:: Records for this exercise

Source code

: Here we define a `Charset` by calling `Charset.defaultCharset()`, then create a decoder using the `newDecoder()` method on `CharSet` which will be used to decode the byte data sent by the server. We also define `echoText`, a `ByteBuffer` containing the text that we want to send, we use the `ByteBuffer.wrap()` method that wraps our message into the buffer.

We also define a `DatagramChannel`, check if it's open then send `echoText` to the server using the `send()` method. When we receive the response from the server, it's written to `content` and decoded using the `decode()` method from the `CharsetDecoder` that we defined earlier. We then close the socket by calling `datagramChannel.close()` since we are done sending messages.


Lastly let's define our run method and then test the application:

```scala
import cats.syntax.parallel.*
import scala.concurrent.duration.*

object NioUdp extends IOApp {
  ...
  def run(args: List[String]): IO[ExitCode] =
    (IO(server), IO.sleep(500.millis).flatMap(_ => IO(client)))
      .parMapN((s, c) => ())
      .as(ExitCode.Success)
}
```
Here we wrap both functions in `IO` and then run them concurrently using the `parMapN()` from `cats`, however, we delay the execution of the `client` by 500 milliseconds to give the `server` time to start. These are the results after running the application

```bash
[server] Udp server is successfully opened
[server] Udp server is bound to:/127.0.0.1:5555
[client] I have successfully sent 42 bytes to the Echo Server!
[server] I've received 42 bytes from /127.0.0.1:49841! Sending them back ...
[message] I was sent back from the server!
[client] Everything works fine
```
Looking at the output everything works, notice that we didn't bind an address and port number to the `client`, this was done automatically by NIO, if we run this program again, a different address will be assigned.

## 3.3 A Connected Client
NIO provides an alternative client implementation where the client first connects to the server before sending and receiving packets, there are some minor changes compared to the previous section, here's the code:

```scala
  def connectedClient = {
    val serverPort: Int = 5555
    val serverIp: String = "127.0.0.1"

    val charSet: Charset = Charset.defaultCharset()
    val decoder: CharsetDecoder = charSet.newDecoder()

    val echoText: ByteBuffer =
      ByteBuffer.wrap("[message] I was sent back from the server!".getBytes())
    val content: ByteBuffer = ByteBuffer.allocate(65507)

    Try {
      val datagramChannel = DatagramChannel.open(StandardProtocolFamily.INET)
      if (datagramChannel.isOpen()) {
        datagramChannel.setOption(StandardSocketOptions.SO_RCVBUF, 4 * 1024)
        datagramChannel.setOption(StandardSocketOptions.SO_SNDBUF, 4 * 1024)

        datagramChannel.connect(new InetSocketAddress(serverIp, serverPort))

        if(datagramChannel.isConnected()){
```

::::

» Task objective: Where the word "them" appears in a line of the entries above, count that line; give only the number.

» Reply to the task: 2